Contrastive neural audio separation

Audio spatial separation, i.e., isolating sounds from a mix with varied angles of arrival, is a elementary matter within the area of audio processing. The duty is to leverage the spatial variety of audio captured from a number of microphones generally obtainable on moveable units, similar to telephones, tablets, good audio system, and laptops, to separate audio sources in designated angular areas from the remaining interference.

Typical linear beamformer approaches derive their output from a linear mixture of multi-channel audio inputs within the time/frequency area. The linear weights are often derived assuming a hard and fast microphone geometry and varied estimations of speech and noise statistics. In most neural beamformer approaches, weights could be adaptive and realized by way of information. Whereas these approaches obtain good spatial separation outcomes with massive microphone arrays, they inherently face a high quality bottleneck as a result of restricted capability of linear processing. This limitation turns into notably pronounced in units with solely two or three microphones, limiting their spatial separation efficiency.

Folks can localize and separate sound from totally different spatial instructions to concentrate on an audio sign of curiosity utilizing simply two channel inputs from our ears. Our mind processes these alerts by using the delicate variations within the relative timing and depth of various parts of sounds, amongst different cues. This evokes us to ask: can we practice a machine studying (ML) mannequin to use the relative delays and features of various sign parts from a number of microphones to optimize the standard of spatial separation?
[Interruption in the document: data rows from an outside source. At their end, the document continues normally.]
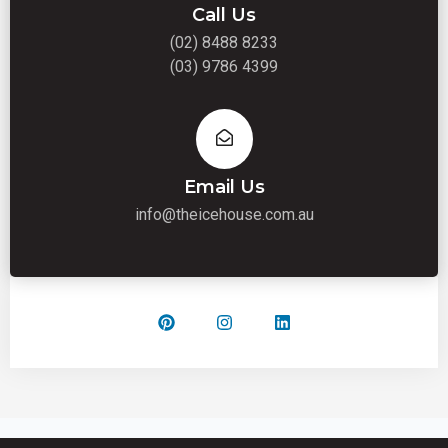
Call Us
(02) 8488 8233
(03) 9786 4399
Email Us
info@theicehouse.com.au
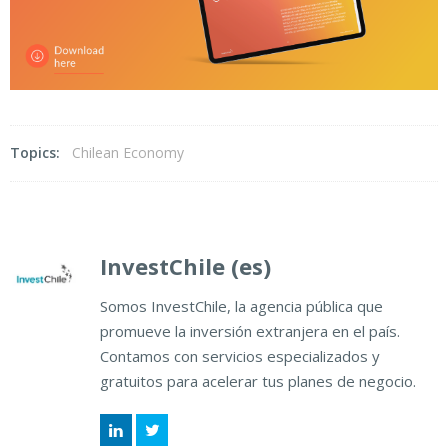
Topics:
Chilean Economy
InvestChile (es)
Somos InvestChile, la agencia pública que
promueve la inversión extranjera en el país.
Contamos con servicios especializados y
gratuitos para acelerar tus planes de negocio.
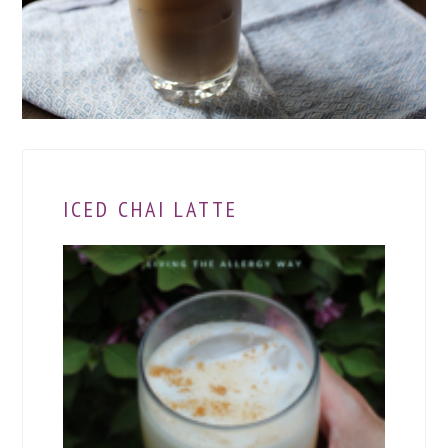
ICED CHAI LATTE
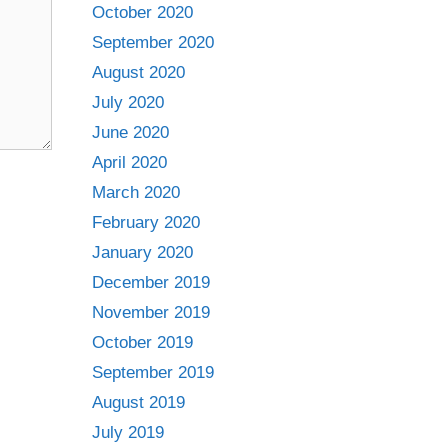
October 2020
September 2020
August 2020
July 2020
June 2020
April 2020
March 2020
February 2020
January 2020
December 2019
November 2019
October 2019
September 2019
August 2019
July 2019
In “Binaural Angular Separation Community” (BASNet), introduced at ICASSP 2024, and “Guided Speech Enhancement Community” (GSENet), introduced at ICASSP 2023, we sort out this query by designing an information simulation pipeline together with a coaching job that challenges a mannequin to use the delay and achieve distinction from two microphones. We exhibit that this answer achieves as much as 40 decibels (dB) suppression of interference whereas preserving the sign of curiosity when evaluated utilizing real-life recordings.